**Written task**
Reproduce every line below word for word, leaving the pictures out of your answer.

**Records provided**
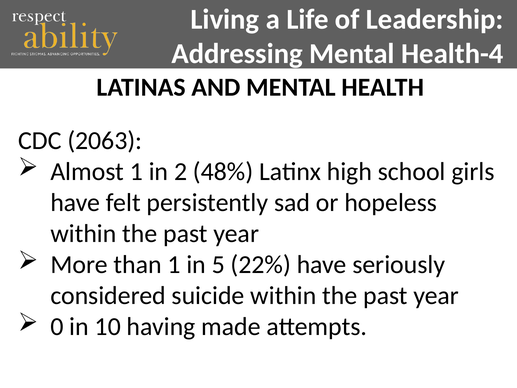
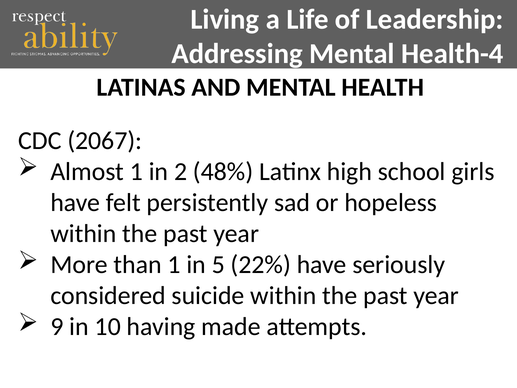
2063: 2063 -> 2067
0: 0 -> 9
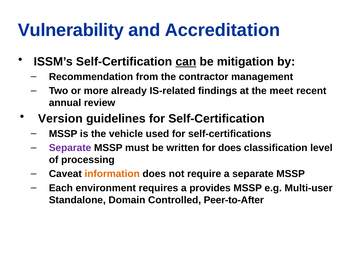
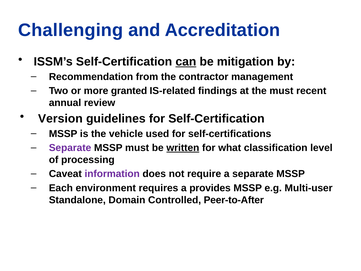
Vulnerability: Vulnerability -> Challenging
already: already -> granted
the meet: meet -> must
written underline: none -> present
for does: does -> what
information colour: orange -> purple
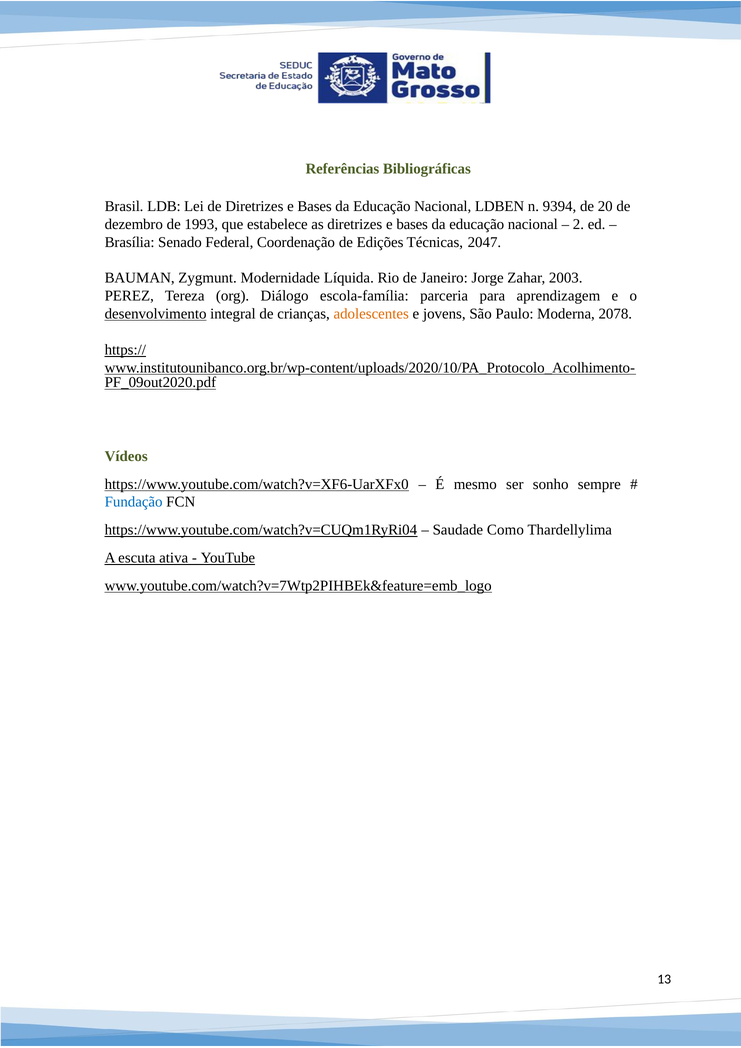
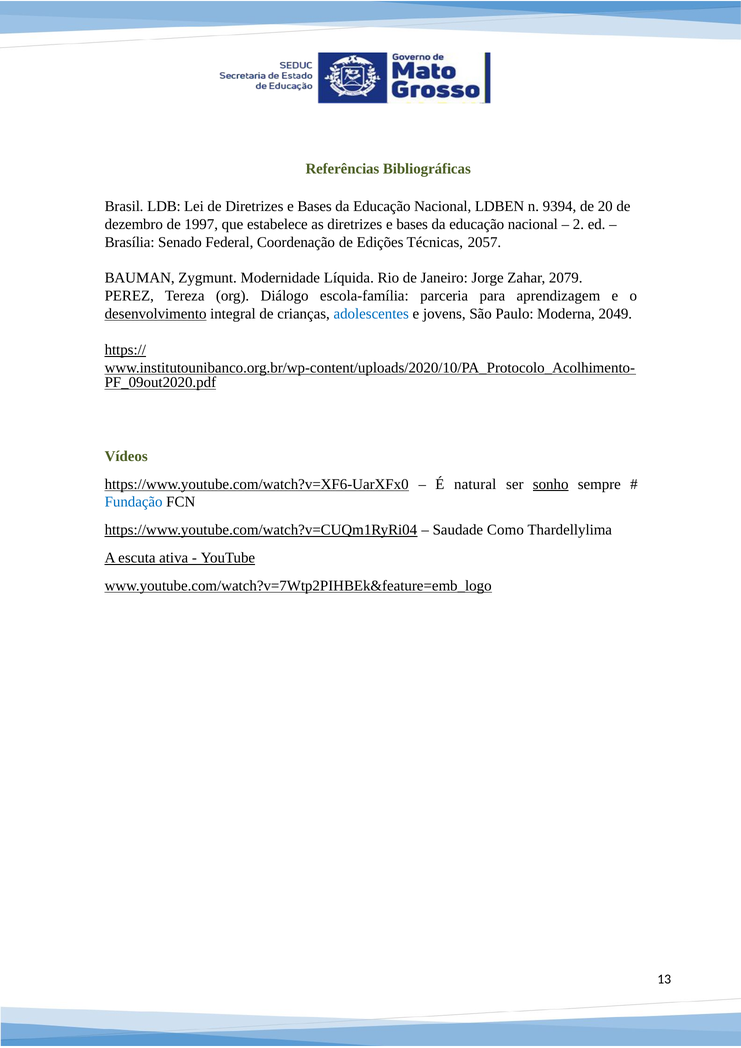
1993: 1993 -> 1997
2047: 2047 -> 2057
2003: 2003 -> 2079
adolescentes colour: orange -> blue
2078: 2078 -> 2049
mesmo: mesmo -> natural
sonho underline: none -> present
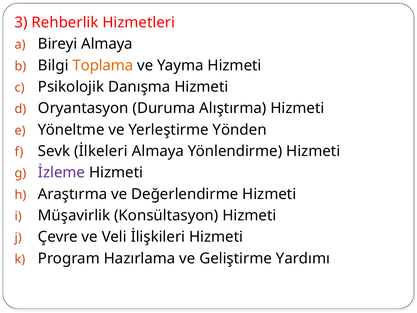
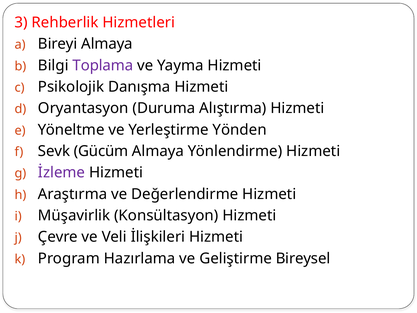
Toplama colour: orange -> purple
İlkeleri: İlkeleri -> Gücüm
Yardımı: Yardımı -> Bireysel
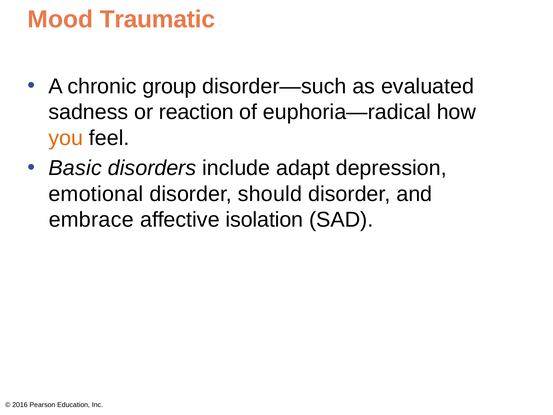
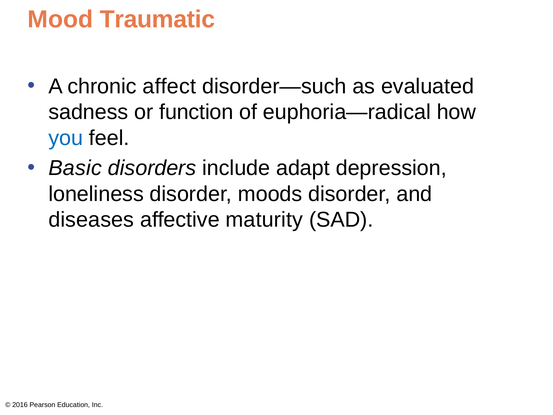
group: group -> affect
reaction: reaction -> function
you colour: orange -> blue
emotional: emotional -> loneliness
should: should -> moods
embrace: embrace -> diseases
isolation: isolation -> maturity
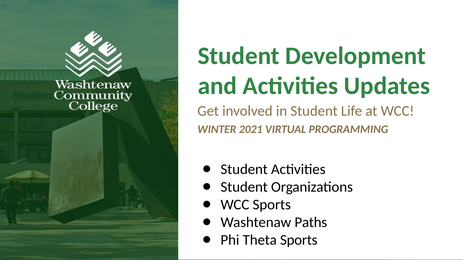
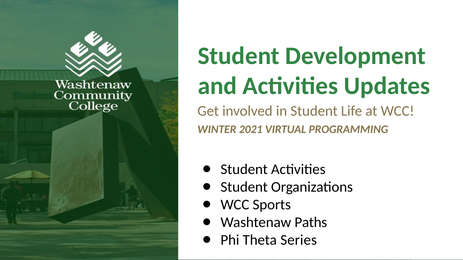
Theta Sports: Sports -> Series
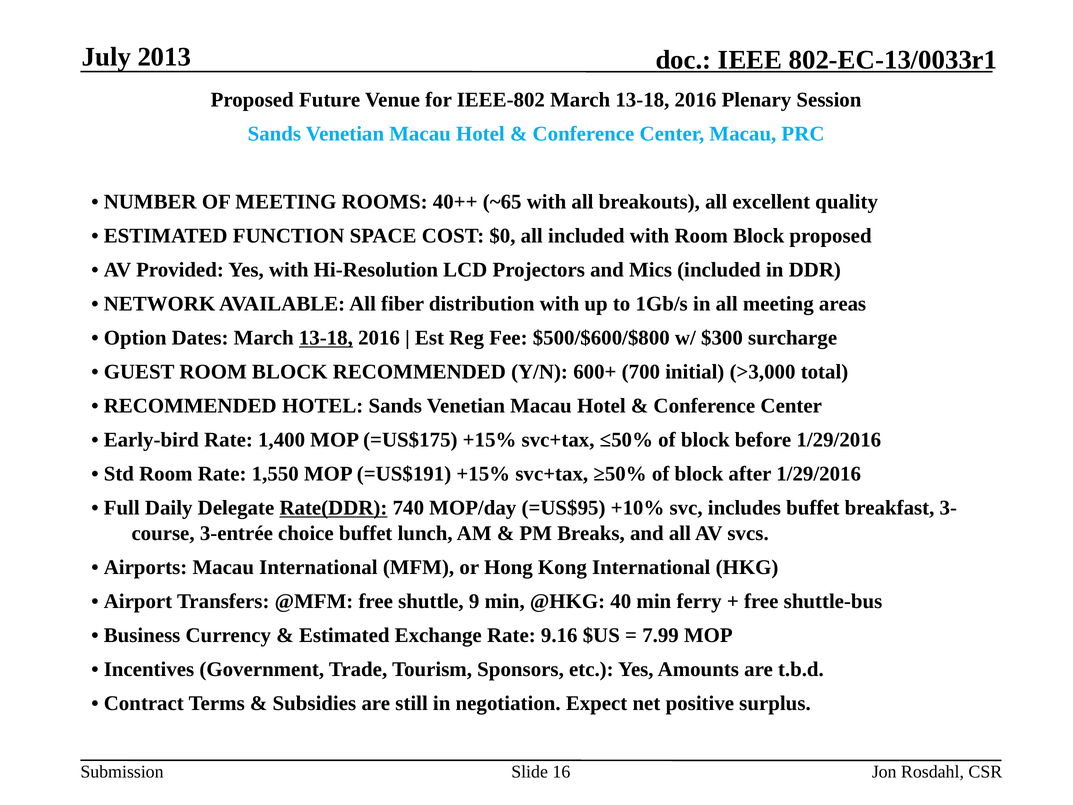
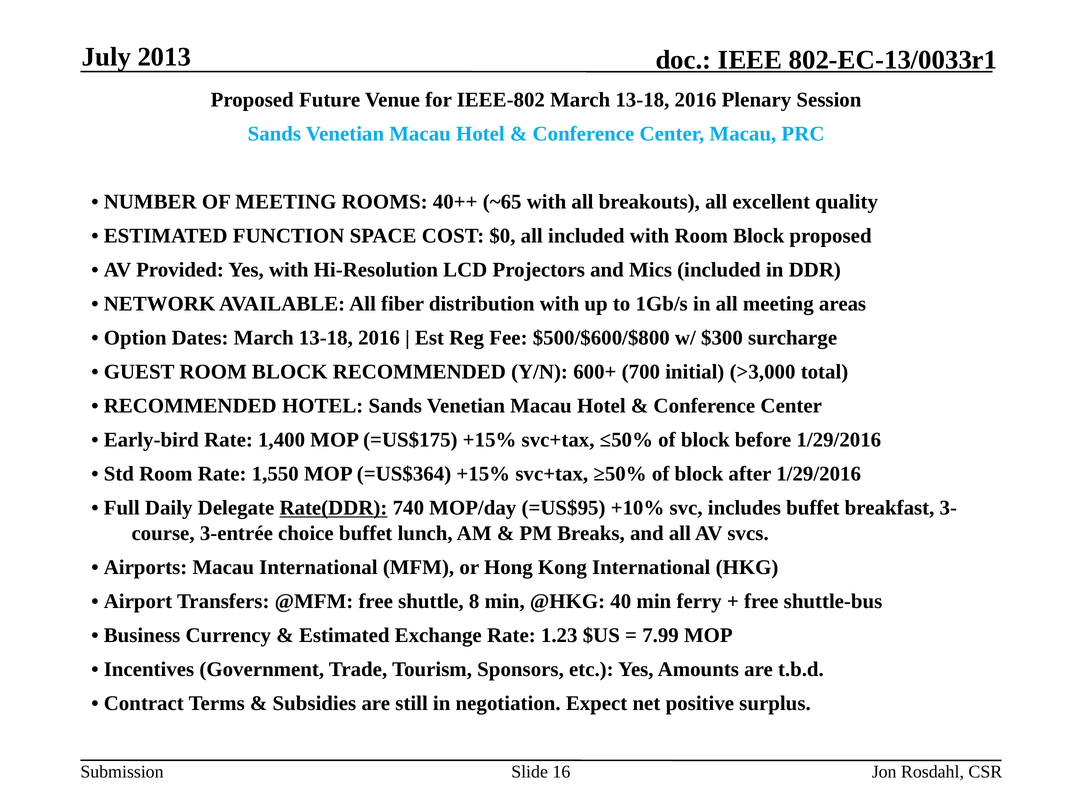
13‐18 at (326, 338) underline: present -> none
=US$191: =US$191 -> =US$364
9: 9 -> 8
9.16: 9.16 -> 1.23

**Answer to this exercise**
2063: 2063 -> 2067
0: 0 -> 9
Vulnerability: Vulnerability -> Challenging
already: already -> granted
the meet: meet -> must
written underline: none -> present
for does: does -> what
information colour: orange -> purple
1993: 1993 -> 1997
2047: 2047 -> 2057
2003: 2003 -> 2079
adolescentes colour: orange -> blue
2078: 2078 -> 2049
mesmo: mesmo -> natural
sonho underline: none -> present
Toplama colour: orange -> purple
İlkeleri: İlkeleri -> Gücüm
Yardımı: Yardımı -> Bireysel
group: group -> affect
reaction: reaction -> function
you colour: orange -> blue
emotional: emotional -> loneliness
should: should -> moods
embrace: embrace -> diseases
isolation: isolation -> maturity
Theta Sports: Sports -> Series
13‐18 at (326, 338) underline: present -> none
=US$191: =US$191 -> =US$364
9: 9 -> 8
9.16: 9.16 -> 1.23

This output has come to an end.